## WORK INSTRUCTION
Please reproduce all of the data exactly as it appears, but skip the pictures.

--- RECORDS TO USE ---

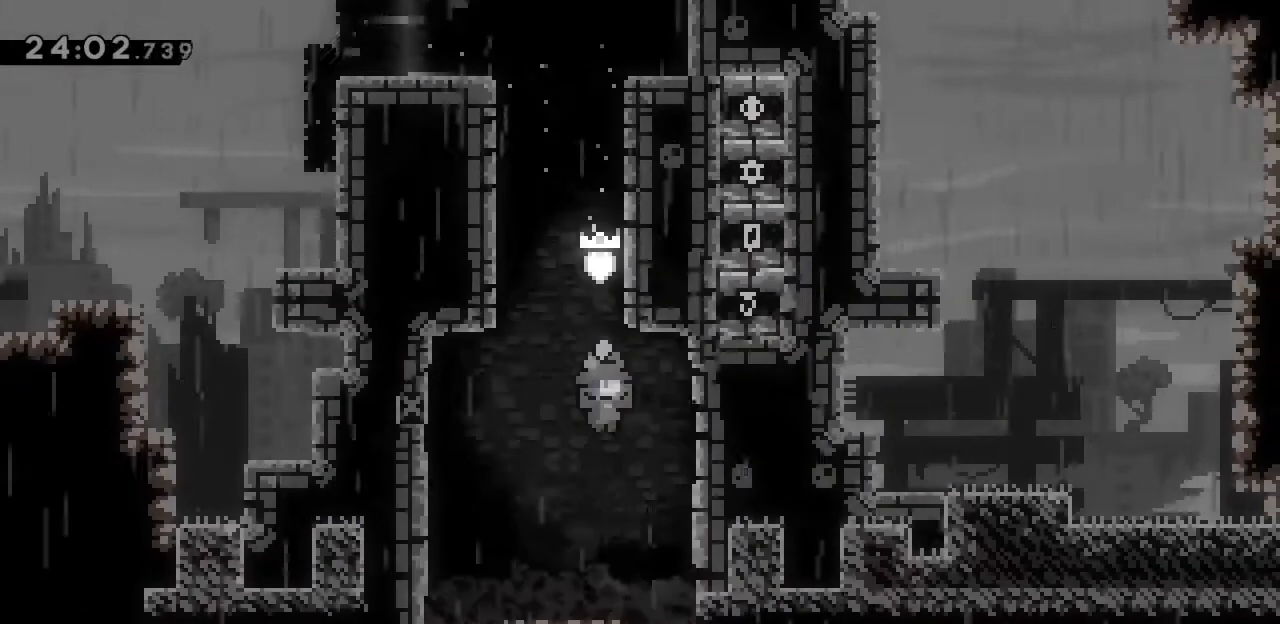
{"keys": [], "events": []}
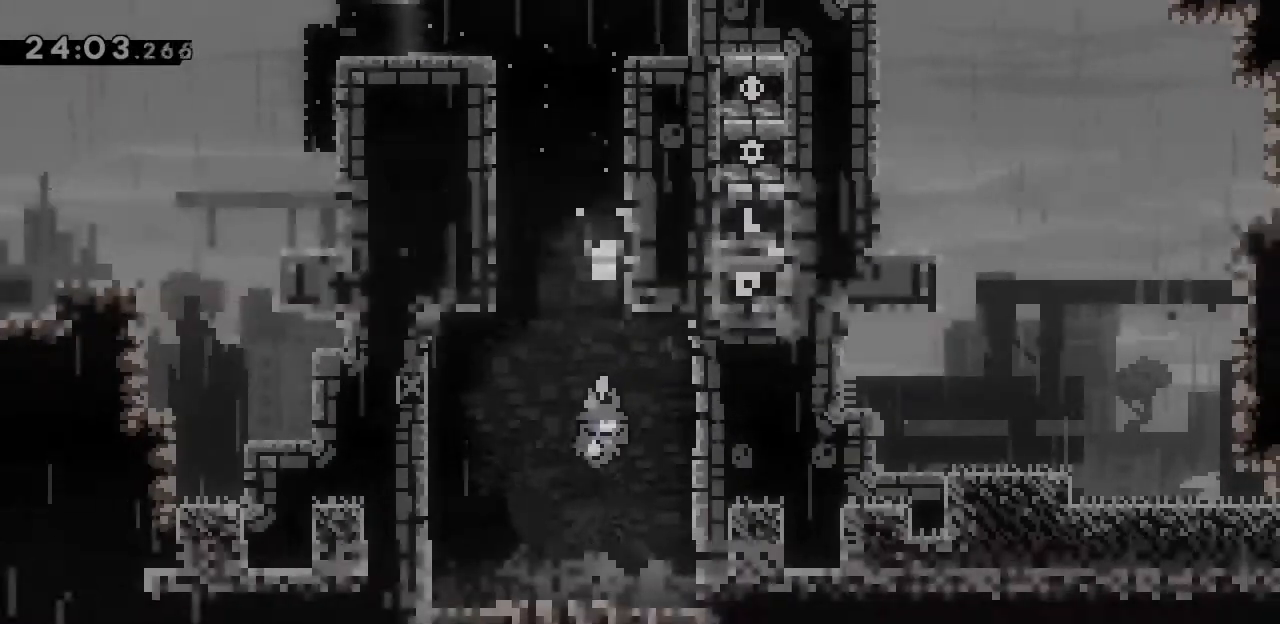
{"keys": [], "events": []}
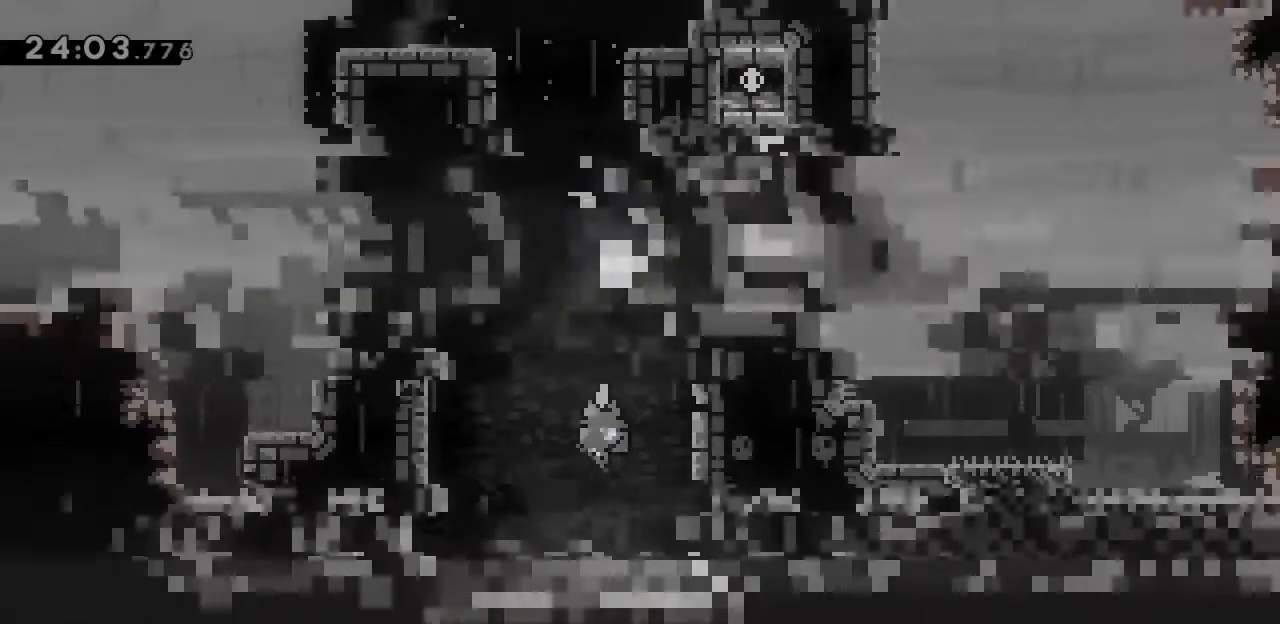
{"keys": [], "events": []}
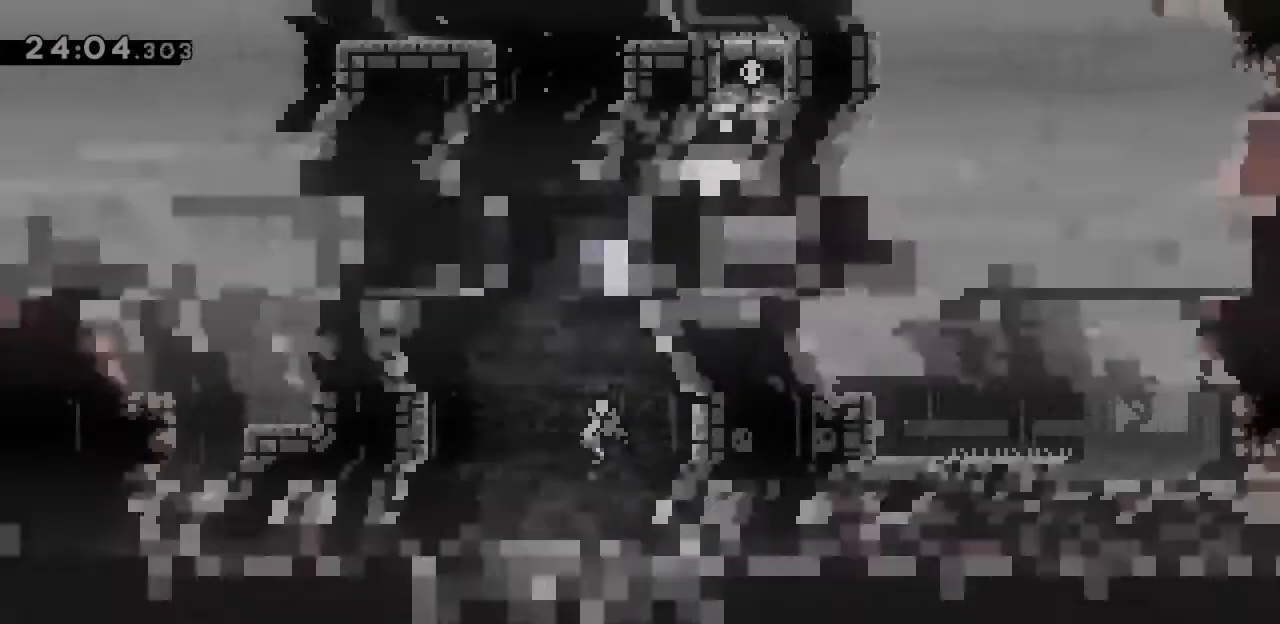
{"keys": [], "events": []}
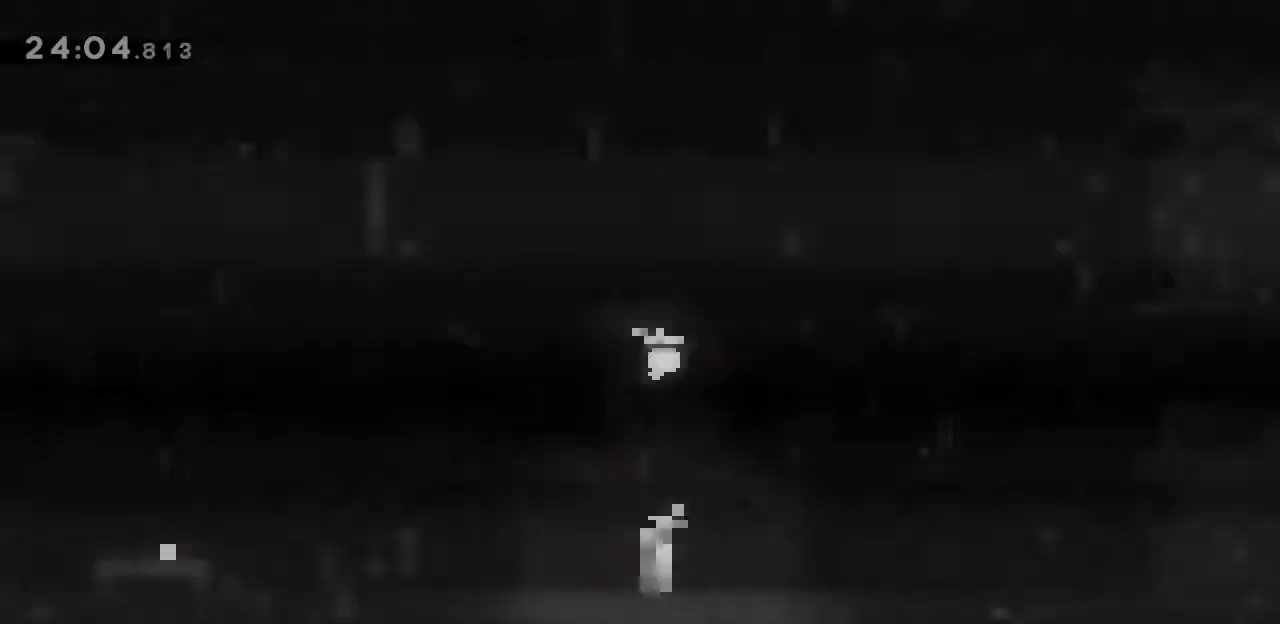
{"keys": ["d", "w"], "events": [[267, "d", "down"], [267, "w", "down"]]}
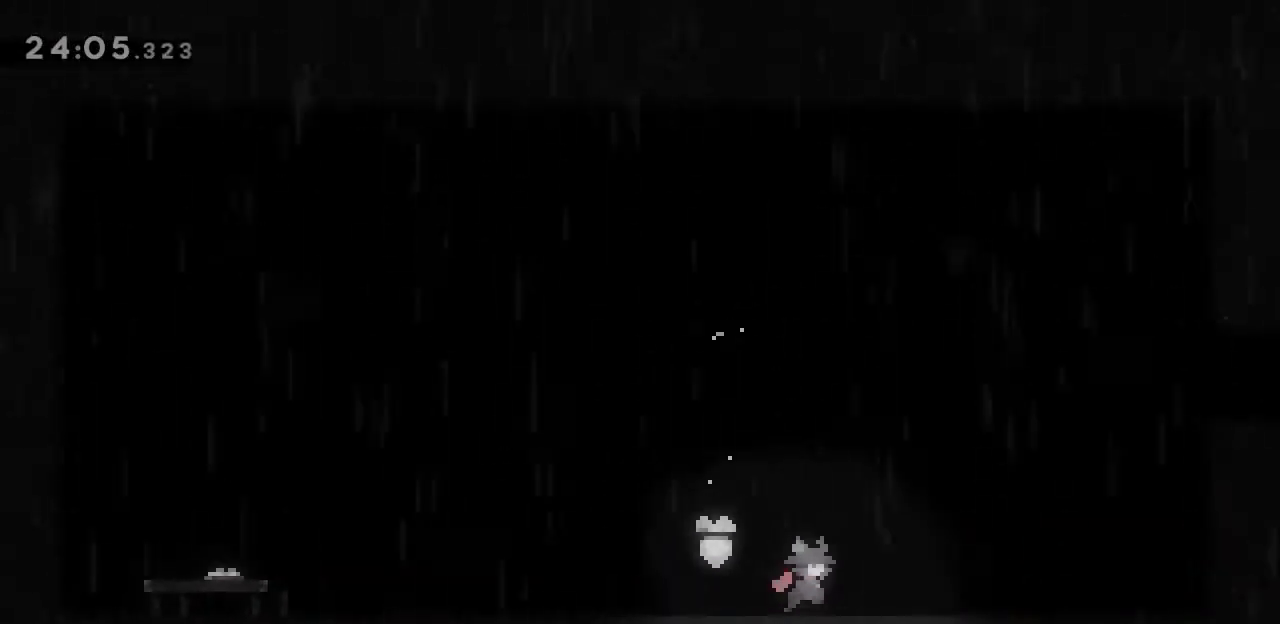
{"keys": ["d", "space", "w"], "events": [[300, "space", "down"]]}
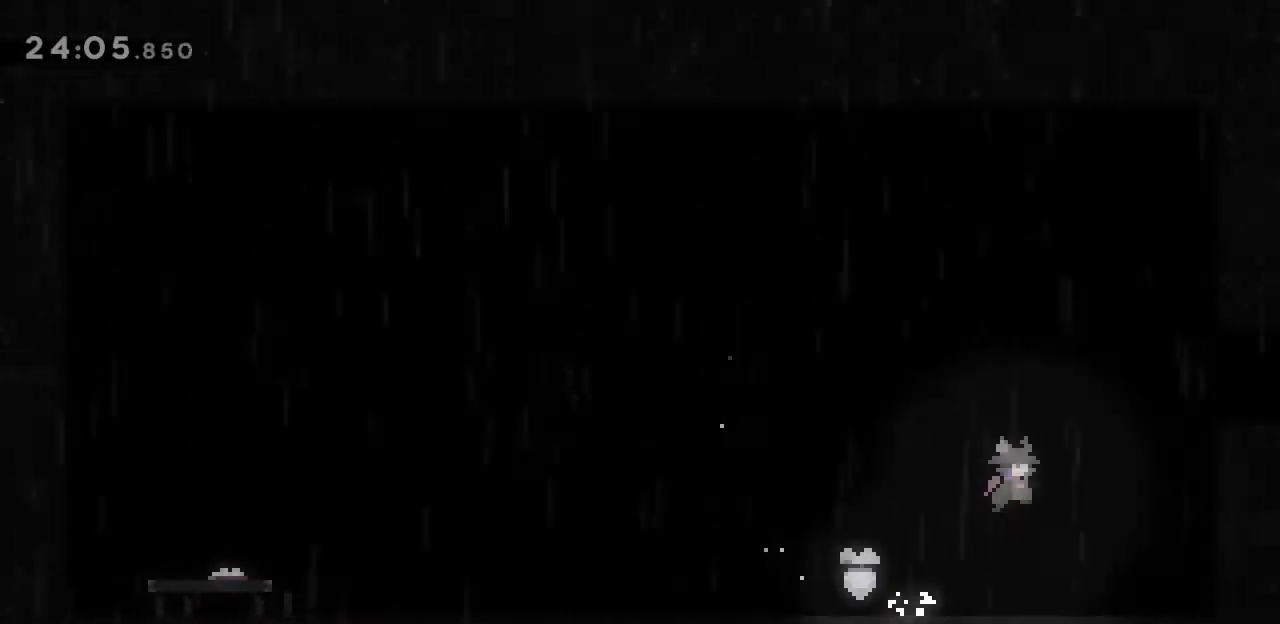
{"keys": ["d"], "events": [[233, "j", "down"], [367, "j", "up"], [367, "space", "up"], [467, "w", "up"]]}
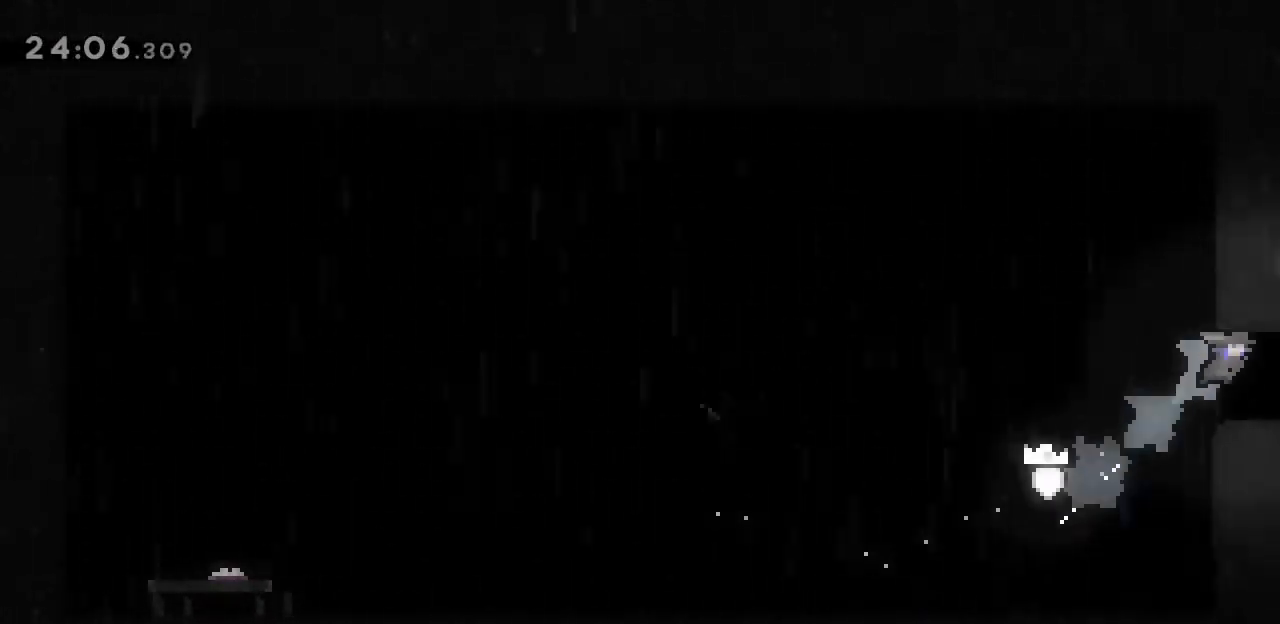
{"keys": ["d"], "events": []}
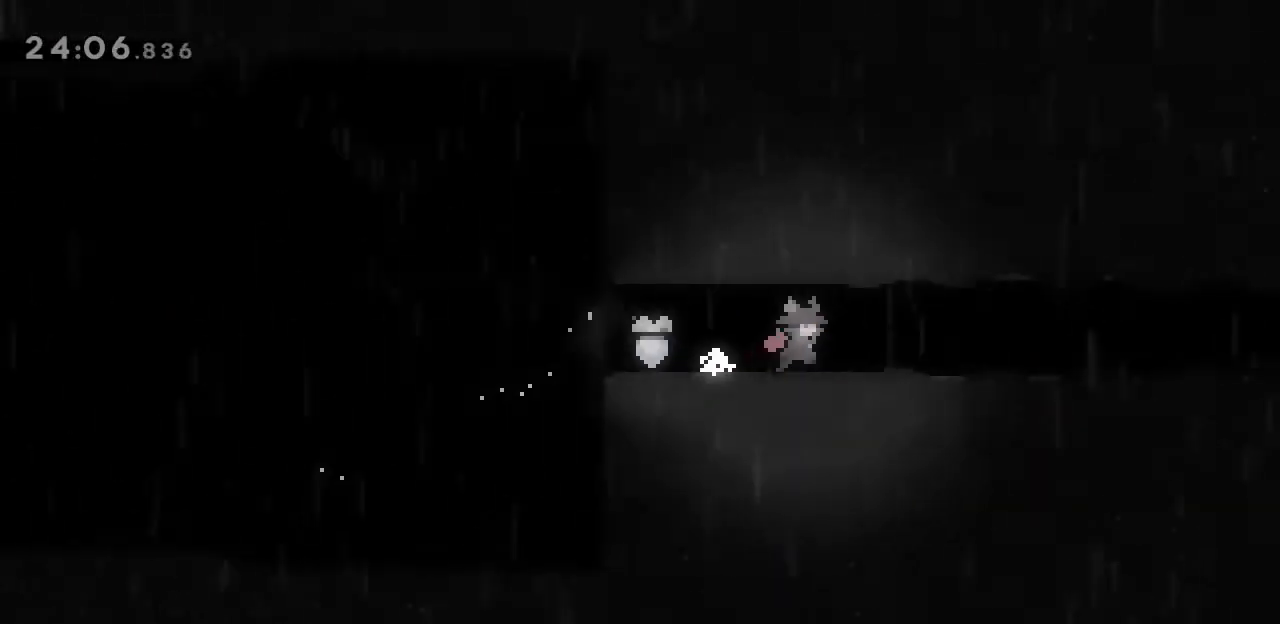
{"keys": ["d"], "events": [[300, "j", "down"], [433, "j", "up"]]}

---

## EXPECTED OUTPUT
{"keys": [], "events": []}
{"keys": [], "events": []}
{"keys": [], "events": []}
{"keys": [], "events": []}
{"keys": ["d", "w"], "events": [[267, "d", "down"], [267, "w", "down"]]}
{"keys": ["d", "space", "w"], "events": [[300, "space", "down"]]}
{"keys": ["d"], "events": [[233, "j", "down"], [367, "j", "up"], [367, "space", "up"], [467, "w", "up"]]}
{"keys": ["d"], "events": []}
{"keys": ["d"], "events": [[300, "j", "down"], [433, "j", "up"]]}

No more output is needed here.